The analyst cites a weak macroeconomy and increasingly severe oversupply situation as the main causes, with average contract price for DDR3 2Gb falling by 35% in Q3. DRAMeXchange adds that, with the exception of Samsung, all dram manufacturers were in the red for Q3, and it forecasts that the industry is heading into 'another bleak period'.
The report states that from the supply perspective, in Q3 a portion of dram manufacturers made production cuts as chip prices fell below cash cost, thus production volume increased by only 5% from the previous quarter. However, first tier dram makers continued to adopt 30nm/40nm node processes. According to DRAMeXchange, 30nm products from the two major Korean manufacturers already accounts for 21% of total industry output and Elpida, with support from the its subsidiary company Rexchip, is expected to increase its 30nm output in 1H12. Taiwanese manufacturers are still producing mainly on 40nm/50nm technology, representing at least a generation and a half lag behind Korean dram makers. As a result of this, DRAMeXchange believes it's 'highly unlikely' that dram manufacturers turn profitable again in the near future.

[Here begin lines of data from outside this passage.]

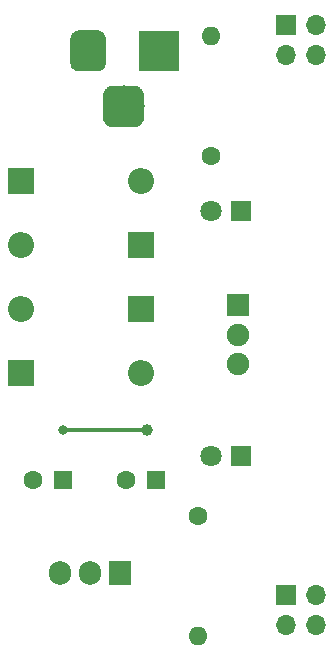
<source format=gtl>
G04 #@! TF.GenerationSoftware,KiCad,Pcbnew,(5.1.4)-1*
G04 #@! TF.CreationDate,2019-11-08T15:33:28+07:00*
G04 #@! TF.ProjectId,PowerForBreadboard,506f7765-7246-46f7-9242-72656164626f,rev?*
G04 #@! TF.SameCoordinates,Original*
G04 #@! TF.FileFunction,Copper,L1,Top*
G04 #@! TF.FilePolarity,Positive*
%FSLAX46Y46*%
G04 Gerber Fmt 4.6, Leading zero omitted, Abs format (unit mm)*
G04 Created by KiCad (PCBNEW (5.1.4)-1) date 2019-11-08 15:33:28*
%MOMM*%
%LPD*%
G04 APERTURE LIST*
%ADD10R,1.600000X1.600000*%
%ADD11C,1.600000*%
%ADD12R,2.200000X2.200000*%
%ADD13O,2.200000X2.200000*%
%ADD14R,3.500000X3.500000*%
%ADD15C,0.100000*%
%ADD16C,3.000000*%
%ADD17C,3.500000*%
%ADD18O,1.700000X1.700000*%
%ADD19R,1.700000X1.700000*%
%ADD20R,1.905000X2.000000*%
%ADD21O,1.905000X2.000000*%
%ADD22R,1.900000X1.900000*%
%ADD23C,1.900000*%
%ADD24C,1.800000*%
%ADD25R,1.800000X1.800000*%
%ADD26O,1.600000X1.600000*%
%ADD27C,1.000000*%
%ADD28C,0.800000*%
%ADD29C,0.300000*%
G04 APERTURE END LIST*
D10*
X146939000Y-108331000D03*
D11*
X144439000Y-108331000D03*
X136565000Y-108331000D03*
D10*
X139065000Y-108331000D03*
D12*
X135509000Y-83058000D03*
D13*
X145669000Y-83058000D03*
X135509000Y-88476666D03*
D12*
X145669000Y-88476666D03*
D13*
X145669000Y-99314000D03*
D12*
X135509000Y-99314000D03*
X145669000Y-93895332D03*
D13*
X135509000Y-93895332D03*
D14*
X147193000Y-72009000D03*
D15*
G36*
X142016513Y-70262611D02*
G01*
X142089318Y-70273411D01*
X142160714Y-70291295D01*
X142230013Y-70316090D01*
X142296548Y-70347559D01*
X142359678Y-70385398D01*
X142418795Y-70429242D01*
X142473330Y-70478670D01*
X142522758Y-70533205D01*
X142566602Y-70592322D01*
X142604441Y-70655452D01*
X142635910Y-70721987D01*
X142660705Y-70791286D01*
X142678589Y-70862682D01*
X142689389Y-70935487D01*
X142693000Y-71009000D01*
X142693000Y-73009000D01*
X142689389Y-73082513D01*
X142678589Y-73155318D01*
X142660705Y-73226714D01*
X142635910Y-73296013D01*
X142604441Y-73362548D01*
X142566602Y-73425678D01*
X142522758Y-73484795D01*
X142473330Y-73539330D01*
X142418795Y-73588758D01*
X142359678Y-73632602D01*
X142296548Y-73670441D01*
X142230013Y-73701910D01*
X142160714Y-73726705D01*
X142089318Y-73744589D01*
X142016513Y-73755389D01*
X141943000Y-73759000D01*
X140443000Y-73759000D01*
X140369487Y-73755389D01*
X140296682Y-73744589D01*
X140225286Y-73726705D01*
X140155987Y-73701910D01*
X140089452Y-73670441D01*
X140026322Y-73632602D01*
X139967205Y-73588758D01*
X139912670Y-73539330D01*
X139863242Y-73484795D01*
X139819398Y-73425678D01*
X139781559Y-73362548D01*
X139750090Y-73296013D01*
X139725295Y-73226714D01*
X139707411Y-73155318D01*
X139696611Y-73082513D01*
X139693000Y-73009000D01*
X139693000Y-71009000D01*
X139696611Y-70935487D01*
X139707411Y-70862682D01*
X139725295Y-70791286D01*
X139750090Y-70721987D01*
X139781559Y-70655452D01*
X139819398Y-70592322D01*
X139863242Y-70533205D01*
X139912670Y-70478670D01*
X139967205Y-70429242D01*
X140026322Y-70385398D01*
X140089452Y-70347559D01*
X140155987Y-70316090D01*
X140225286Y-70291295D01*
X140296682Y-70273411D01*
X140369487Y-70262611D01*
X140443000Y-70259000D01*
X141943000Y-70259000D01*
X142016513Y-70262611D01*
X142016513Y-70262611D01*
G37*
D16*
X141193000Y-72009000D03*
D15*
G36*
X145153765Y-74963213D02*
G01*
X145238704Y-74975813D01*
X145321999Y-74996677D01*
X145402848Y-75025605D01*
X145480472Y-75062319D01*
X145554124Y-75106464D01*
X145623094Y-75157616D01*
X145686718Y-75215282D01*
X145744384Y-75278906D01*
X145795536Y-75347876D01*
X145839681Y-75421528D01*
X145876395Y-75499152D01*
X145905323Y-75580001D01*
X145926187Y-75663296D01*
X145938787Y-75748235D01*
X145943000Y-75834000D01*
X145943000Y-77584000D01*
X145938787Y-77669765D01*
X145926187Y-77754704D01*
X145905323Y-77837999D01*
X145876395Y-77918848D01*
X145839681Y-77996472D01*
X145795536Y-78070124D01*
X145744384Y-78139094D01*
X145686718Y-78202718D01*
X145623094Y-78260384D01*
X145554124Y-78311536D01*
X145480472Y-78355681D01*
X145402848Y-78392395D01*
X145321999Y-78421323D01*
X145238704Y-78442187D01*
X145153765Y-78454787D01*
X145068000Y-78459000D01*
X143318000Y-78459000D01*
X143232235Y-78454787D01*
X143147296Y-78442187D01*
X143064001Y-78421323D01*
X142983152Y-78392395D01*
X142905528Y-78355681D01*
X142831876Y-78311536D01*
X142762906Y-78260384D01*
X142699282Y-78202718D01*
X142641616Y-78139094D01*
X142590464Y-78070124D01*
X142546319Y-77996472D01*
X142509605Y-77918848D01*
X142480677Y-77837999D01*
X142459813Y-77754704D01*
X142447213Y-77669765D01*
X142443000Y-77584000D01*
X142443000Y-75834000D01*
X142447213Y-75748235D01*
X142459813Y-75663296D01*
X142480677Y-75580001D01*
X142509605Y-75499152D01*
X142546319Y-75421528D01*
X142590464Y-75347876D01*
X142641616Y-75278906D01*
X142699282Y-75215282D01*
X142762906Y-75157616D01*
X142831876Y-75106464D01*
X142905528Y-75062319D01*
X142983152Y-75025605D01*
X143064001Y-74996677D01*
X143147296Y-74975813D01*
X143232235Y-74963213D01*
X143318000Y-74959000D01*
X145068000Y-74959000D01*
X145153765Y-74963213D01*
X145153765Y-74963213D01*
G37*
D17*
X144193000Y-76709000D03*
D18*
X160528000Y-72390000D03*
X157988000Y-72390000D03*
X160528000Y-69850000D03*
D19*
X157988000Y-69850000D03*
X157988000Y-118110000D03*
D18*
X160528000Y-118110000D03*
X157988000Y-120650000D03*
X160528000Y-120650000D03*
D20*
X143891000Y-116205000D03*
D21*
X141351000Y-116205000D03*
X138811000Y-116205000D03*
D22*
X153878000Y-93568500D03*
D23*
X153878000Y-96068500D03*
X153878000Y-98568500D03*
D24*
X151638000Y-106299000D03*
D25*
X154178000Y-106299000D03*
X154178000Y-85598000D03*
D24*
X151638000Y-85598000D03*
D26*
X150495000Y-121539000D03*
D11*
X150495000Y-111379000D03*
X151638000Y-80899000D03*
D26*
X151638000Y-70739000D03*
D27*
X146177000Y-104140000D03*
D28*
X139065000Y-104140000D03*
D29*
X146177000Y-104140000D02*
X139065000Y-104140000D01*
X139065000Y-104140000D02*
X139065000Y-104140000D01*
M02*

</source>
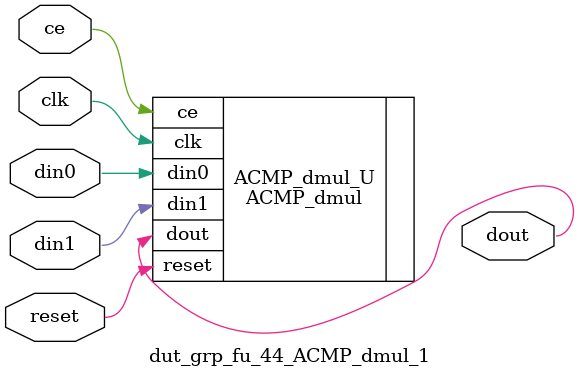
<source format=v>

`timescale 1 ns / 1 ps
module dut_grp_fu_44_ACMP_dmul_1(
    clk,
    reset,
    ce,
    din0,
    din1,
    dout);

parameter ID = 32'd1;
parameter NUM_STAGE = 32'd1;
parameter din0_WIDTH = 32'd1;
parameter din1_WIDTH = 32'd1;
parameter dout_WIDTH = 32'd1;
input clk;
input reset;
input ce;
input[din0_WIDTH - 1:0] din0;
input[din1_WIDTH - 1:0] din1;
output[dout_WIDTH - 1:0] dout;



ACMP_dmul #(
.ID( ID ),
.NUM_STAGE( 6 ),
.din0_WIDTH( din0_WIDTH ),
.din1_WIDTH( din1_WIDTH ),
.dout_WIDTH( dout_WIDTH ))
ACMP_dmul_U(
    .clk( clk ),
    .reset( reset ),
    .ce( ce ),
    .din0( din0 ),
    .din1( din1 ),
    .dout( dout ));

endmodule

</source>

As for global dram manufacturers' branded dram revenue ranking, Samsung's Q3 revenue fell by 12.8% quarter on quarter, although this decrease was less than that of other makers, resulting in a market share increase of 3.4%. The company now represents 44.5% of the market. Benefitting from having more than 30% of its output from 35nm processes as well as capacity allocation to server and mobile dram, Samsung achieved 7% bit growth and 20% operating profit in Q3.
Hynix' Q3 dram revenue decreased 23.9% sequentially, and market share fell to 21.6%. DRAMeXchange believes the severe dram price decline resulted in the deficit, which had shown profits for the previous nine quarters.